Evidence of innovation in promotion, design and marketing
As a small press, I take time to empower my authors. Book marketing is my specialism, and I give presentations to my authors which outline what they can be doing in person and online to give themselves as a brand and their book as their product, visibility. We cover PR and marketing techniques and assess where their skills are, and where they can add to existing marketing plans created by FOTW.
Our aim to be accessible and ethical extends to design considerations. We utilise a sense of fun and an in-yer-face quality with our distinctive cover font and we use the same bold font (our second house font for covers) to achieve a clean and modern feel. We also choose thick, FSC certified bookwove paper for our titles: a quality reading experience; pleasurable to hold and touch. Soft-touch lamination has been a new addition this year, as we improve on our book’s ‘keep-sake’ identities.
Particular success in marketing
The PR campaign for our December 2022 short story collection, ‘I Wanted To Be Close To You’ by debut author Katie Oliver resulted in our highest order from Waterstones head office & Blackwells to date: 200 copies.
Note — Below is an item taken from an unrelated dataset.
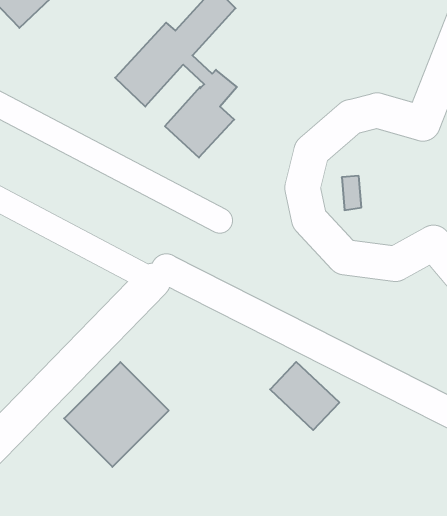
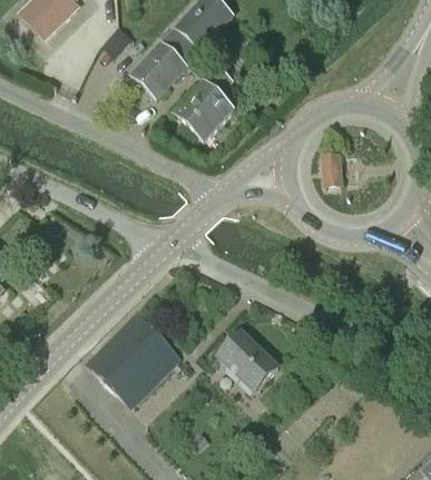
building: [270,362,339,430] -> [217,332,276,390]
We presented the gothic, eco-focused short stories as dilemmas for booksellers to solve, subject lines reading as, ‘What would you do if your mother turned into a sunflower?’ and answered these questions within the bodies of emails! We also encouraged readers to post pictures of the book next to their potted plants (in the book these plants turn sinister and their spines grow legs…)
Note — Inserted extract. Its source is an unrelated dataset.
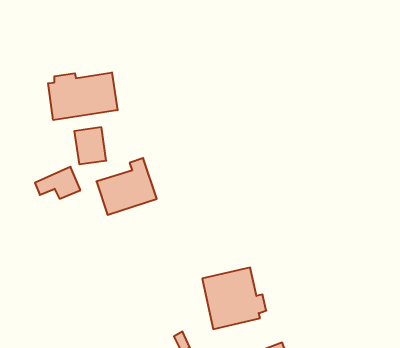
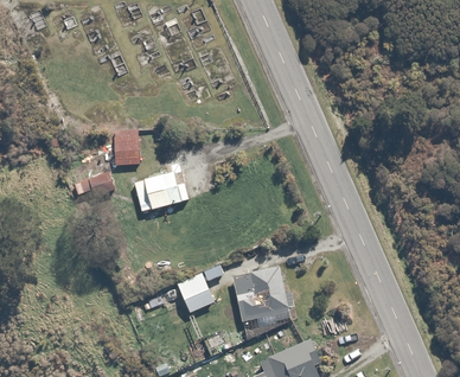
building: [48,72,118,120] -> none
building: none -> [177,273,213,313]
Partnerships and outreach:
We built fantastic university and school relationships this year, touring a university talk geared around practical skills for working within the editing and book sphere post-university (in the light of universities closing down English courses and departments due to government seeing the employability from these courses as low, and therefore classing the degrees as ‘low-value’, we saw a need for students to hear from a one woman publisher, and a self-starter in the industry with no prior industry experience.
We also toured workshops for years 9 and 10 surrounding National Poetry Day’s theme of the environment, visiting schools in the Midlands and the north, armed with our flagship Ecopoetry and artwork anthology ‘Planet in Peril’, which fundraises for WWF. Feedback from teachers was that they found out about FOTW through being a writer themselves, and that they use our Ecopoetry books as inspiration for students within their syllabus. Indeed, we are seeing more educational institutions across secondary schools and university degrees using our titles within their teaching frameworks in 2022.
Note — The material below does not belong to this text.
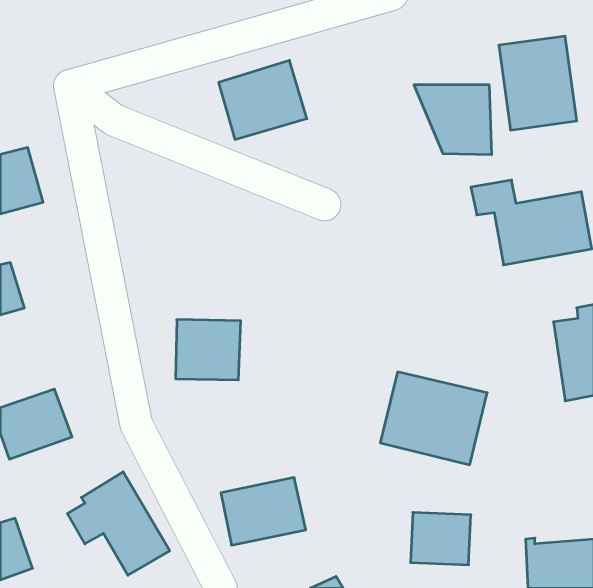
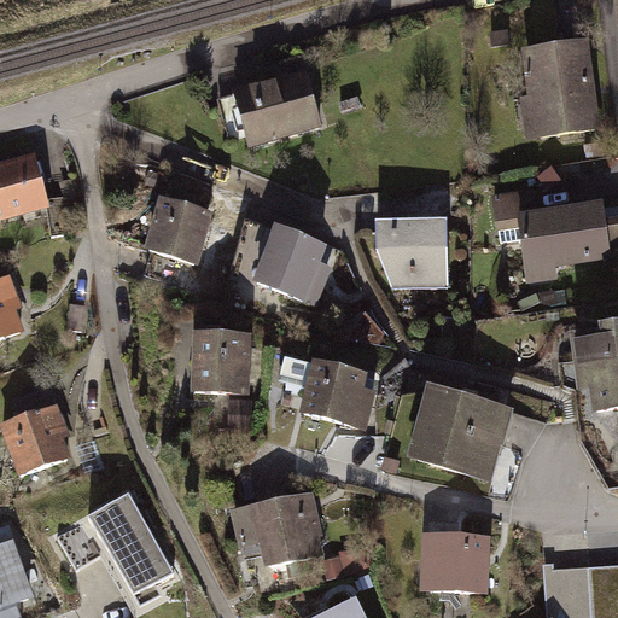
building: [414,85,492,155] -> [367,217,448,290]
building: none -> [152,198,220,257]
building: none -> [251,227,345,302]
building: none -> [296,366,373,427]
A note on novels for 2022:
FOTW is new to the fiction sphere, and so, as we did with the short stories, we chose to build up our visibility as a publisher of novels slowly, publishing two in 2022 (and with 2023 taking on four novelists). As a political publisher, the sphere of fiction is an exciting one: with ‘Man at Sea’, we approached politics with a more obvious approach, with the novel spanning twenty years from WW2, from Malta to Scotland. With ‘Disobedient Women’, the war is very much of culture and faith. Both offer challenging questions whilst being a thoroughly enjoyable and engrossing story, with multiple storylines to keep a reader engaged. Our aim with novels going forward is that they become a staple of book groups: much-loved for memorable characters, perhaps even enjoyed as amusing and satirical plots, but with a real meat to their subject matters.
So that’s our year in review! It could never cover everything, and indeed I feel like I’ve missed half of what I did, but it has been a year of resilience and I’ve ended the year with an immense gratitude to my talented authors and the people who make FOTW what it is - it is nothing without the community.
Thank you.
Isabelle x
Congratulations on the hard work! You guys do a great job!